Oggi dunque riprendiamo in mano alcuni classici meravigliosi, altri meno classici ma fortemente nostri ed attuali e stringiamo la mano alla nostalgia, perché è anch’essa una casa, soprattutto per chi si sente straniero, lo sia o meno agli occhi degli “altri”.
Un bicchiere di nostos per tutti dunque, con algos di accompagnamento, tanto non dobbiamo guidare se non i pensieri sui versi. Ma non siam qui per esser tristi!
Noi vogliamo comprendere, vogliamo ricordare. Desideriamo impegnarci sul fronte della diffusione della cultura che include, che ostacola la barbarie perché la fa vergognare di coprire anche un solo raggio di bellezza.
Chi strappa una rosa non ne conosce il profumo, o magari l’ha dimenticato. La poesia non farà nascere rose, né risolverà annosi drammi socio-politici: può però offrire un rifugio a quella nostalgia che se malgestita riesce facilmente a generare mostri, più o meno prevedibili.
Giustissimo e doveroso preoccuparsi delle urgenti tematiche globali collegate ai gravi problemi di questo ventunesimo secolo, ma chi vorrebbe vivere in un mondo che non legge, che non ricorda, che non dà valore a un universale sentire?

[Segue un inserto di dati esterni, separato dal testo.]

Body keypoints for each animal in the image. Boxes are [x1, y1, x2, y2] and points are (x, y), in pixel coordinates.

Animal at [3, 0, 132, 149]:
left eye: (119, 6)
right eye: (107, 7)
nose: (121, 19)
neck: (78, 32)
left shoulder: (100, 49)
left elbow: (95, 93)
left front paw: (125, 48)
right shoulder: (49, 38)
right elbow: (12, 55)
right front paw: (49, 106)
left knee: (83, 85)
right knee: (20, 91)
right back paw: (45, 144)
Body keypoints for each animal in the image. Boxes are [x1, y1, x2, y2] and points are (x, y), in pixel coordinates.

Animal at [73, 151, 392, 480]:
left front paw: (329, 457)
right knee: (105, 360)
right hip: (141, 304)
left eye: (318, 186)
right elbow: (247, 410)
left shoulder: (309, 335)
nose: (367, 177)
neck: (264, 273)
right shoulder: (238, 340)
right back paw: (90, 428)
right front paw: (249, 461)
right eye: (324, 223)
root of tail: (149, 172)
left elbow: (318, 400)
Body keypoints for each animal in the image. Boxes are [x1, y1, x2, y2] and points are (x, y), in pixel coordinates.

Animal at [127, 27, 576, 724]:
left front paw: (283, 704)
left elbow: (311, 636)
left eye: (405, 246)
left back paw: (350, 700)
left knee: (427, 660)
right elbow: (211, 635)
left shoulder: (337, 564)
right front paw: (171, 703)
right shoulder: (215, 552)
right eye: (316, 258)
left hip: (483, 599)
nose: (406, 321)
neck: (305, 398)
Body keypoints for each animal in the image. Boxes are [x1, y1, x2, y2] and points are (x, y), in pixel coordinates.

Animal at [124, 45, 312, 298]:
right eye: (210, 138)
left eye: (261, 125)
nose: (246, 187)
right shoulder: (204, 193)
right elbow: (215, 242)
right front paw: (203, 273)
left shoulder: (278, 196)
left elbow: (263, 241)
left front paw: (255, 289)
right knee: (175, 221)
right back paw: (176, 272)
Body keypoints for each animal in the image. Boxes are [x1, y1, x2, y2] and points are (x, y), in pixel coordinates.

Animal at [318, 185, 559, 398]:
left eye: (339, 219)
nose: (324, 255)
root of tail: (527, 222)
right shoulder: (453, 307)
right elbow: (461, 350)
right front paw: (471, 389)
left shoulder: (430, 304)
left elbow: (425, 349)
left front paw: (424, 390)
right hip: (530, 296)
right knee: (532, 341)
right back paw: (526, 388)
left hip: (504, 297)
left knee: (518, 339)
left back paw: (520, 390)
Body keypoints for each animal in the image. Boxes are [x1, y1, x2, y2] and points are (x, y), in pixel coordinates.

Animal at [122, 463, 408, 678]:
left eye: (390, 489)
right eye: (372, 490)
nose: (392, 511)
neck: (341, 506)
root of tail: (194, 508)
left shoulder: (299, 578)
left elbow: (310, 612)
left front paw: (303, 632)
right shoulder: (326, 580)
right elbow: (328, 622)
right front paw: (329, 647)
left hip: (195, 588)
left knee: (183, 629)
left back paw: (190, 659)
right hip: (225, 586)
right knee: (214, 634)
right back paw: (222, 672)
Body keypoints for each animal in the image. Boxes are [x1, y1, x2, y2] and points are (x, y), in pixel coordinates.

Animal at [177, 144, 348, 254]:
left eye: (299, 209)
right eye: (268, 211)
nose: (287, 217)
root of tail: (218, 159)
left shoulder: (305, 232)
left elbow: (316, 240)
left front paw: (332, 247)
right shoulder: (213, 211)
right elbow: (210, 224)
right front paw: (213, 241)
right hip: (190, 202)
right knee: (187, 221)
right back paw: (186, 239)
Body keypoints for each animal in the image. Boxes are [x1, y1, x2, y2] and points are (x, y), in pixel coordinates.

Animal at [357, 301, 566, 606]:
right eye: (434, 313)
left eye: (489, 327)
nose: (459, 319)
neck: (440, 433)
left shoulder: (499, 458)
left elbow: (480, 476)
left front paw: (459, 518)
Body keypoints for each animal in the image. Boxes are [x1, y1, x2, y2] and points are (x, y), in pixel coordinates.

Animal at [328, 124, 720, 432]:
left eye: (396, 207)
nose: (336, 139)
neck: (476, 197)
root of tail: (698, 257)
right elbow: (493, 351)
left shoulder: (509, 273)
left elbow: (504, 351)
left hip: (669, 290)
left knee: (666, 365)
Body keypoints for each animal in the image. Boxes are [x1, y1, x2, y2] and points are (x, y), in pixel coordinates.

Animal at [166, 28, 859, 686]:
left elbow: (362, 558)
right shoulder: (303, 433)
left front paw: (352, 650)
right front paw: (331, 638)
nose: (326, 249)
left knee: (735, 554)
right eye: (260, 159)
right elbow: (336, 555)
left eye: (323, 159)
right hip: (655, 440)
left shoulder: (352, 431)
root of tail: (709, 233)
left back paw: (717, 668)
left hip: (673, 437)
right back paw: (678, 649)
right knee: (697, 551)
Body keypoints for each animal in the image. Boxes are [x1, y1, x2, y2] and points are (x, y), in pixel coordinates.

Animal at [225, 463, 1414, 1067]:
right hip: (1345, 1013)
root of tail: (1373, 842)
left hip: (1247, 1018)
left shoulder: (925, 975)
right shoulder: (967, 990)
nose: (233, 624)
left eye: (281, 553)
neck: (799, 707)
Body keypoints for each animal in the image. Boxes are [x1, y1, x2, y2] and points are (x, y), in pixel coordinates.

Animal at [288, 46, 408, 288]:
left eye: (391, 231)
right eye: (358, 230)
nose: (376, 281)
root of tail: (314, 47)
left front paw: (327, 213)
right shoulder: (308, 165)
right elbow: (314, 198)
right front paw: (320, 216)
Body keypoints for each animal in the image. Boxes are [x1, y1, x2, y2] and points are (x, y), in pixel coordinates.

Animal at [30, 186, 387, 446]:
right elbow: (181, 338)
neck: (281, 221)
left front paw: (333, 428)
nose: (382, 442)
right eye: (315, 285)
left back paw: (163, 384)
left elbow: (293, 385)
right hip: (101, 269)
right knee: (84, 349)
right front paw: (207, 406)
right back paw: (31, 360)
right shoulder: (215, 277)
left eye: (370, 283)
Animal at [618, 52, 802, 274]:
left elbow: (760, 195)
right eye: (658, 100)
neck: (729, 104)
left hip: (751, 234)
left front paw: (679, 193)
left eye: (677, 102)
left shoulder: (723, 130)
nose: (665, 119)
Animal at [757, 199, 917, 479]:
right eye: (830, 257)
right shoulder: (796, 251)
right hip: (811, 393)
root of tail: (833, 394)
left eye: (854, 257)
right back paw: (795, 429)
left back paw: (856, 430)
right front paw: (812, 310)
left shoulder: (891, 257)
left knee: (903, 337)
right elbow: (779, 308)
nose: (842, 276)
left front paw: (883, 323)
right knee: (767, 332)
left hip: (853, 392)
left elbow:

Le cose della vita, gli eventi, i drammi, sono fatti da individui e ogni individuo ha una storia da raccontare o, perlomeno deve avere la possibilità di farlo.
Siamo madri, padri, figli, uomini e donne ovunque ci troviamo e la nostalgia è un salvagente dovuto, in alternativa ad un pericoloso e, quello sì, tristissimo oblio.
Citando Cioran “La nostalgia, più di ogni altra cosa, ci dà il brivido della nostra imperfezione”.
Buon brivido allora e che, sempre, ci sia la luna sul cammino notturno di chi porta i fiori.